Depressionsbehandlung: Klinischer Konsens und persönliche Perspektive


Dr. Miriam Kirchner, Aachen

Depressionen

Ein Erfahrungsbuch zu Diagnostik, Verlauf, Therapie und Prävention

Von Manfred Wolfersdorf und Gerd Laux. Kohlhammer Verlag, Stuttgart, 2021. 227 Seiten, 21 Abbildungen, 21 Tabellen. Auch als E-Book erhältlich. Kartoniert 59,– Euro. ISBN 978-3-17-030647-9. E-Book (PDF-Format) 52,99 Euro. ISBN 978-3-17-030648-6.

Im Alltag der ärztlich-therapeutischen Ausbildung in der Klinik ist die fachliche Auseinandersetzung mit der Diagnose und dem Krankheitsbild Depression meist durch die Lektüre von Leitlinien und manualisierten Psychotherapie- und Psychoedukationsmaterialen geprägt. Der Titel „Depressionen. Ein Erfahrungsbuch zu Diagnostik, Verlauf, Therapie und Prävention“ gibt bereits einen Ausblick darauf, dass die Leser etwas anderes erwartet: Auf 227 Seiten, gegliedert in zwölf Kapitel, geben die Autoren einen umfassenden Überblick über Epidemiologie, klinisches Bild, Ätiopathogenese, Diagnostik, Therapie und Verlauf depressiver Erkrankungen. Dabei legen sie einen Schwerpunkt auf eine Darstellung klinischer Konsenspunkte („good clinical practice“).

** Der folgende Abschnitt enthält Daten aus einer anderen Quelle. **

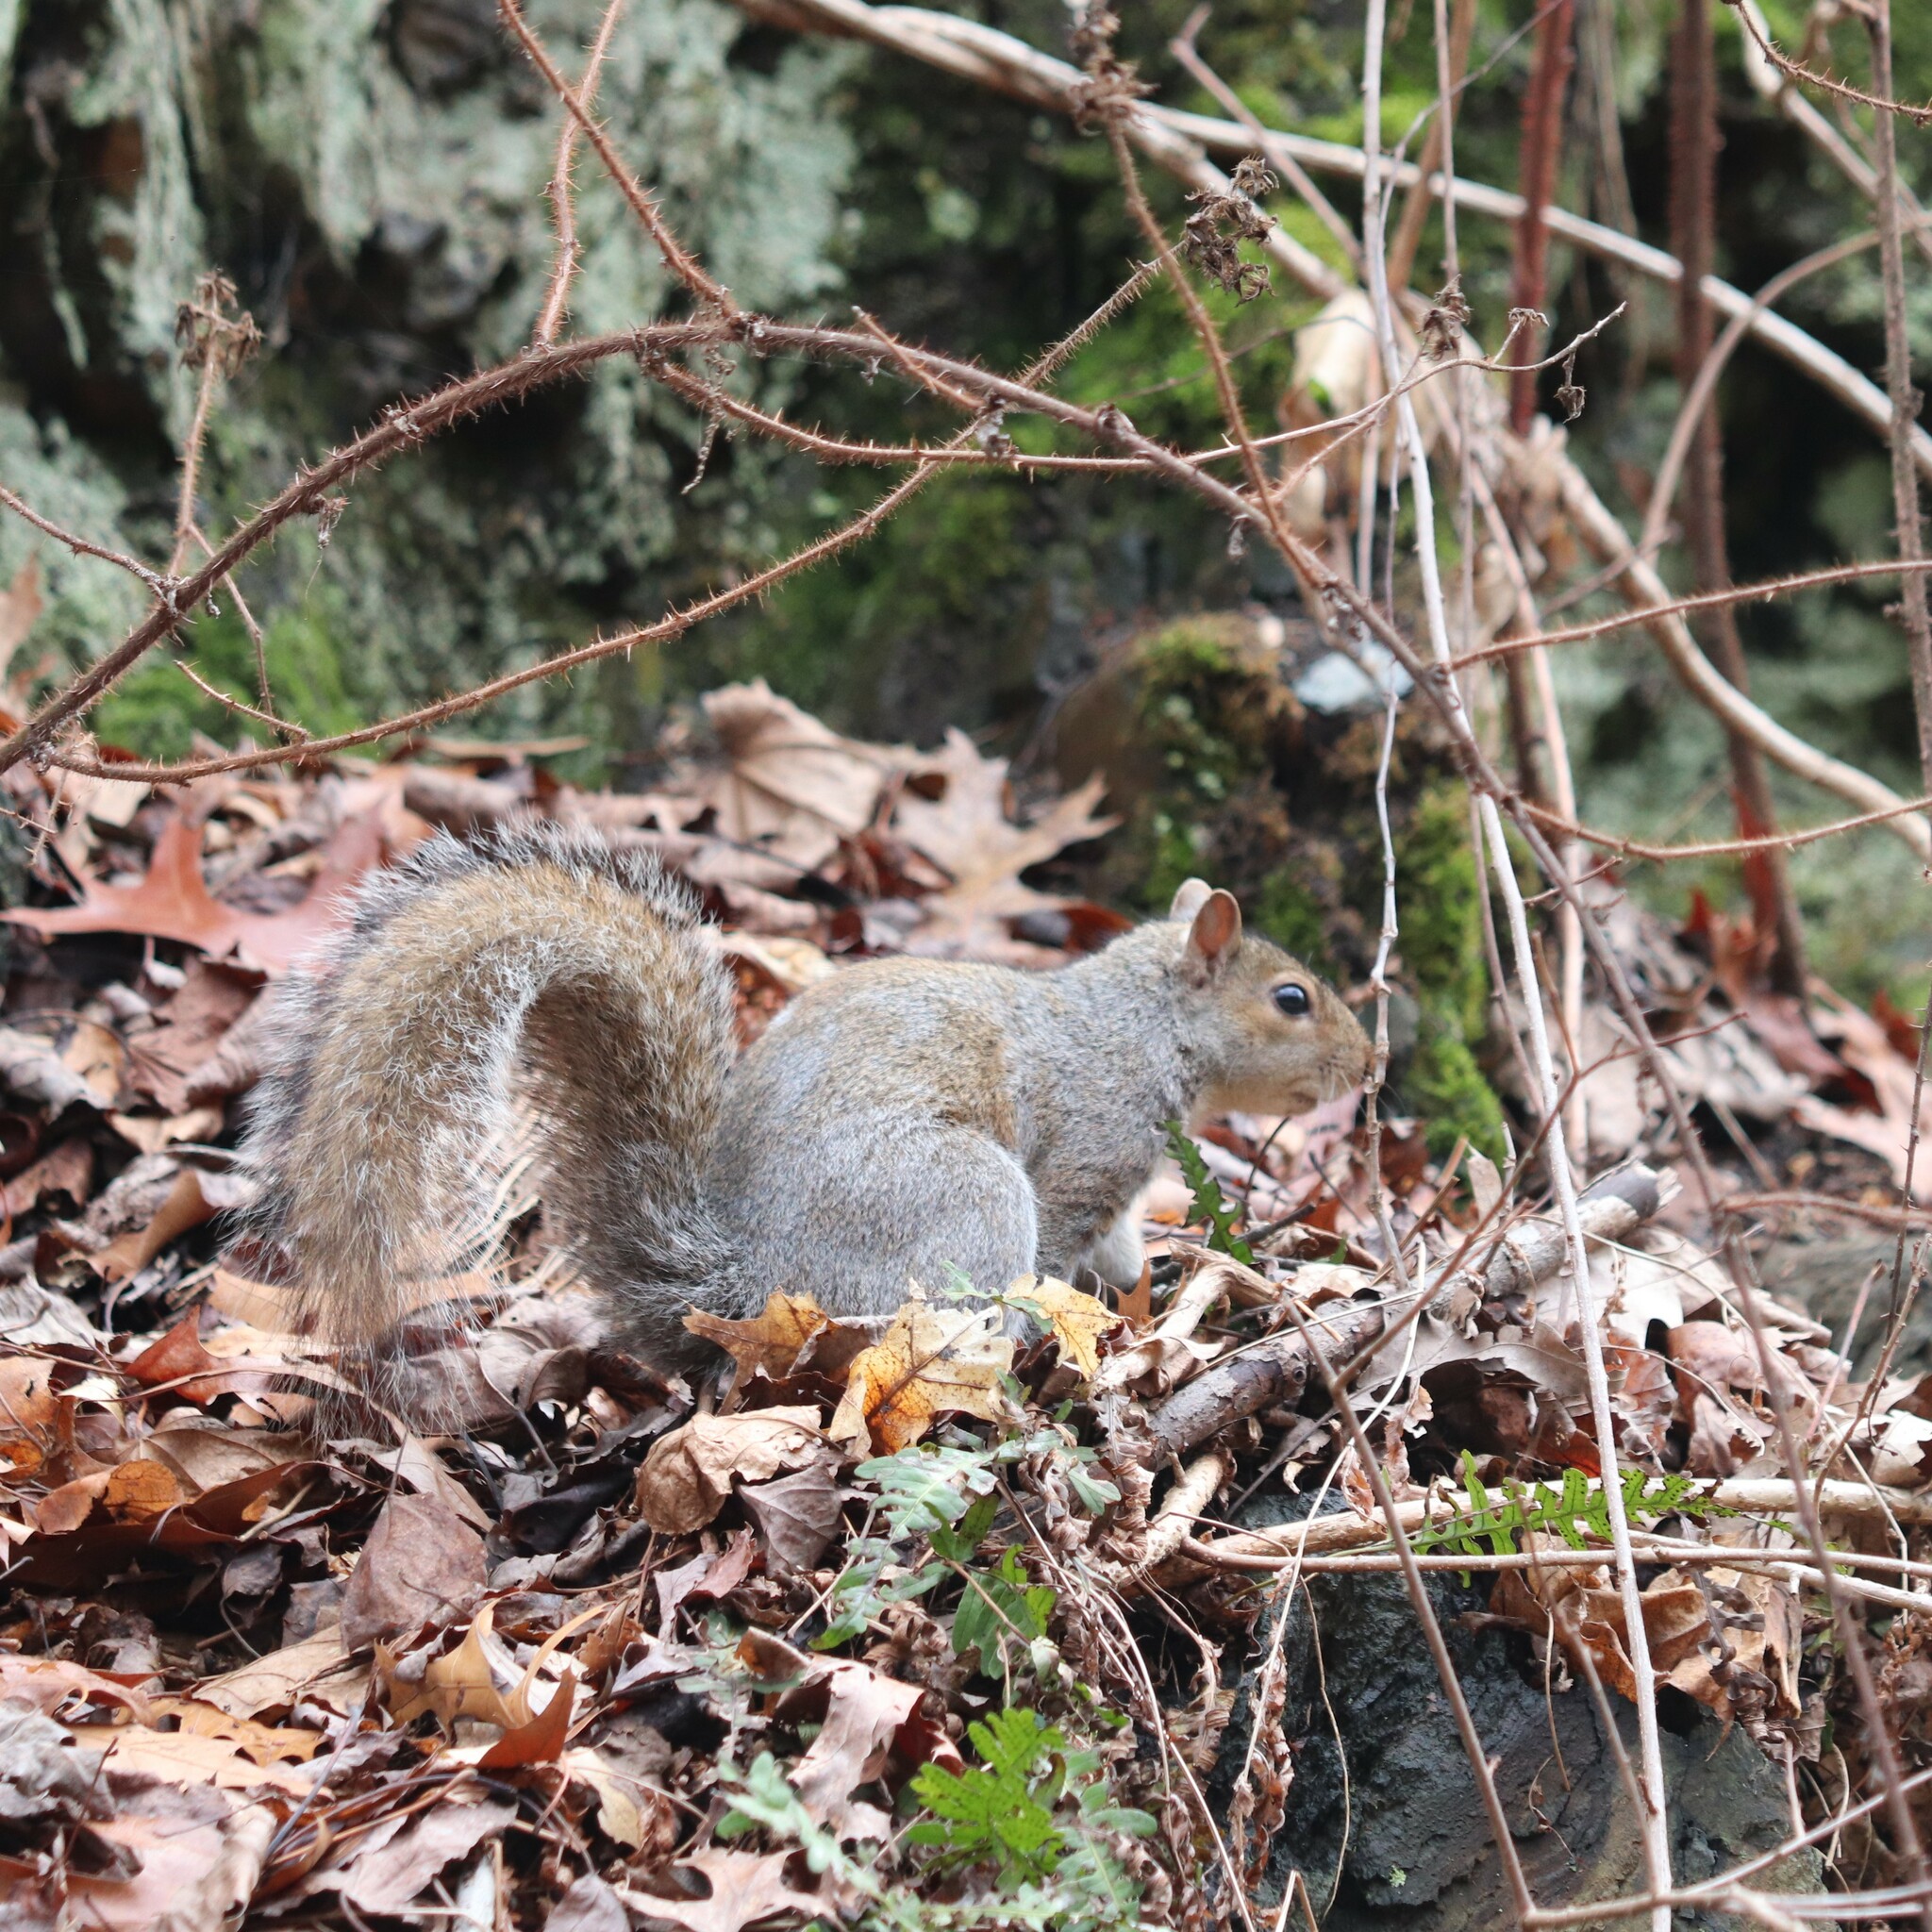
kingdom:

Hierbei werden insbesondere Teile der Darstellung des klinischen Bildes, der Ätiopathogenese und der Therapie in ihren psychiatriegeschichtlichen Kontext eingebettet. Begriffe, die jüngeren Generationen von Weiterbildungsassistenten im Alltag nur noch selten begegnen, werden luzide eingeführt. Zum Beispiel erinnern die Autoren an das Kielholz-Schema, das in aktuellen Behandlungsplanungen keine aktive Rolle mehr spielt. Althergebrachte Grundsätze im klinischen Alltag (z. B. kein Einsatz antriebsteigernder Antidepressiva bei Suizidalität) werden anschaulich hergeleitet, um sie dann wiederum in die aktuelle leitliniengerechte Therapie einzuordnen und teilweise zu relativieren.

Die Autoren liefern im Kapitel zum „klinischen Bild“ eine anschauliche Darstellung weit über die ICD-10-Kriterien hinaus. Sie erläutern ausführlich aus ihrer klinischen Erfahrung Symptome im Behandlungsverlauf, die Selbstwahrnehmung der Patienten und die Perspektiven der Behandler. Verschiedene Beschwerdebilder werden praxisnah beleuchtet und mit Fallbeispielen veranschaulicht.

In abgesetzten Kästen geben die Autoren persönliche Einschätzungen zu Schwerpunktthemen. Dabei beziehen sie immer wieder Stellung zu soziokulturellen Entwicklungen, beispielsweise gesellschaftlichem Wandel und Digitalisierung. In dem Kapitel „Psychodynamisches Modell“ setzen die Autoren einen Schwerpunkt auf ein durch die Autoren selbst vor Jahren formuliertes Konzept, das auf ihren Erfahrungen aus der Arbeit auf Depressionsstationen mit trieb- und Ich-psychologischen, psychodynamischen Ansätzen in Kombination mit verhaltenstherapeutischen und kognitiven Angeboten basiert. Darüber hinaus wird eine umfassende Darstellung des State-of-the-Art zu Diagnostik und Therapie und ein Überblick über störungsspezifische Therapieverfahren (IPT, CBAS) gegeben.

Die persönlichen Anmerkungen der Autoren regen Leser dazu an, ihren eigenen klinischen Blick auf die aufgeführten Phänomene und Erfahrungen zu lenken und die eigene Sicht und Erfahrung von der akzentuierten Perspektive aus zu betrachten. Die Leser nehmen so eine Betrachtung der Inhalte ein, die zu einer lebhaften Reflexion einlädt und eine angeregte Auseinandersetzung mit der Thematik ermöglicht.